The Iowa House of Representatives was in a forgiving mood Thursday.
Lawmakers unanimously passed two bills that would give “second chances” to nonviolent felons and evictees under certain circumstances.
Rep. Dustin Hite, R-New Sharon, said House File 831 would remove a Class D felony for a nonviolent offense from a person’s record, assuming the person paid all fines and restitution and completed their sentence.
“This is a great piece of second-chance legislation that I believe we can all rally behind,” Hite said during debate on the bill. “This is a bill that acknowledges that people make mistakes in their lives, but we also believe that those mistakes should not follow them for the rest of their lives.”

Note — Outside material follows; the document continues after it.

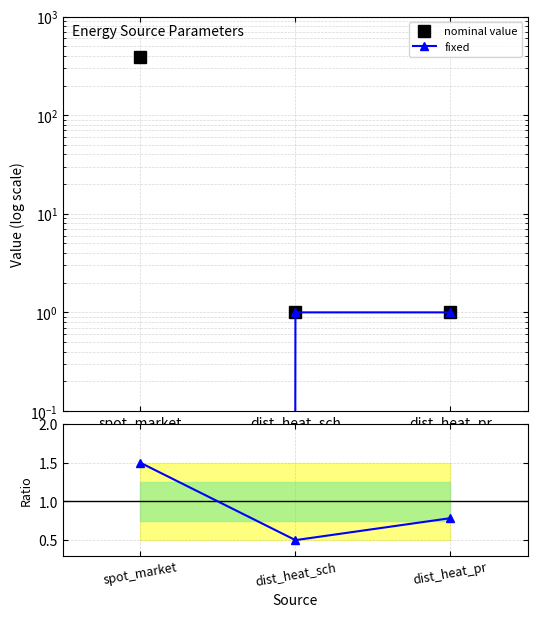

Which has a higher value, dist_heat_sch or dist_heat_pr?

dist_heat_sch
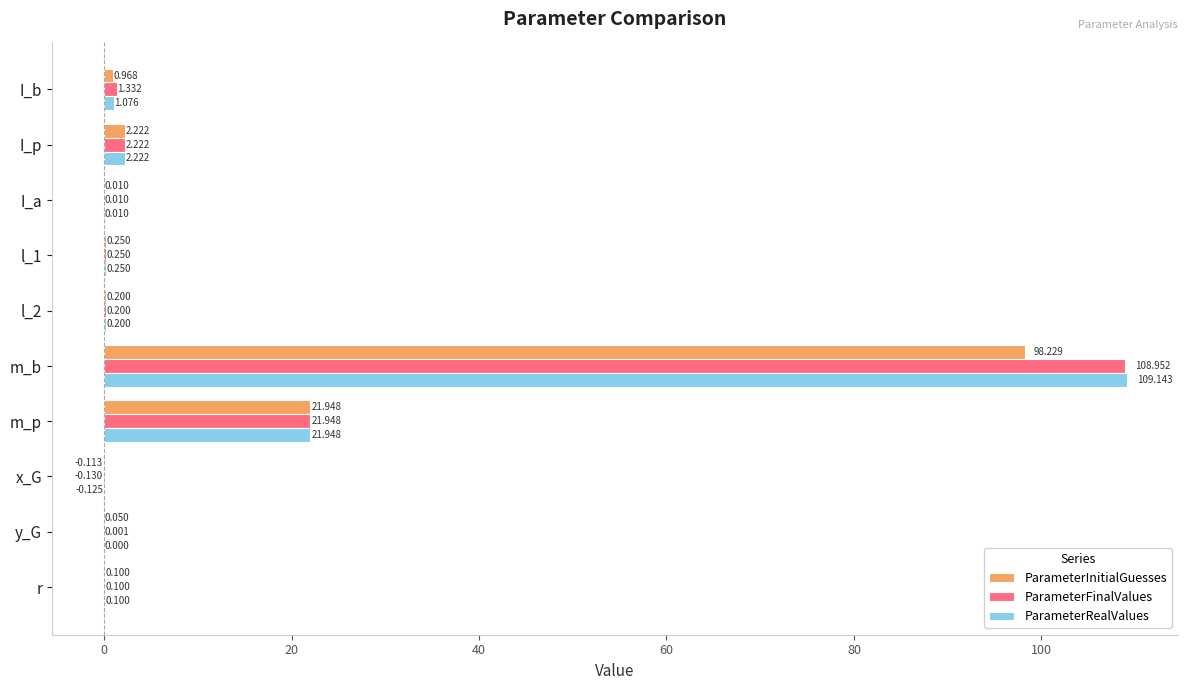

Which series changed the most between I_b and l_1?

ParameterFinalValues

Rep. Mary Wolfe, D-Clinton, said some felonies would not be eligible to have the record of their conviction removed, on the advice of county attorneys. If the offense is removed from the records, it would not be considered under a law that prevents convicted felons from having a gun, she added.
Wolfe drafted the bill.
“This bill is a good example of bipartisan, common-sense criminal justice reform,” Wolfe said. “The enactment of this bill will have a positive impact on the lives of potentially tens of thousands of Iowans and will, over time, make Iowa a better and safer place to live.”
House File 820 also passed unanimously.
“This is another great piece of second-chance legislation,” Hite said. “Many times our tenants in this state are hindered in finding residences because of Iowa Courts Online,” which lists legal actions, including evictions. “Unfortunately sometimes those court records are misconstrued, or misinterpreted or simply misunderstood,” Hite said.
The bill would automatically expunge an eviction record in cases in which “it is found that the tenant did nothing wrong,” Hite said. Another part of the bill would clear the record after three years if the tenant requests it after paying all court costs, fines and fees.
ACLU of Iowa Policy Director Pete McRoberts proposed much of the language in the bill, Hite said.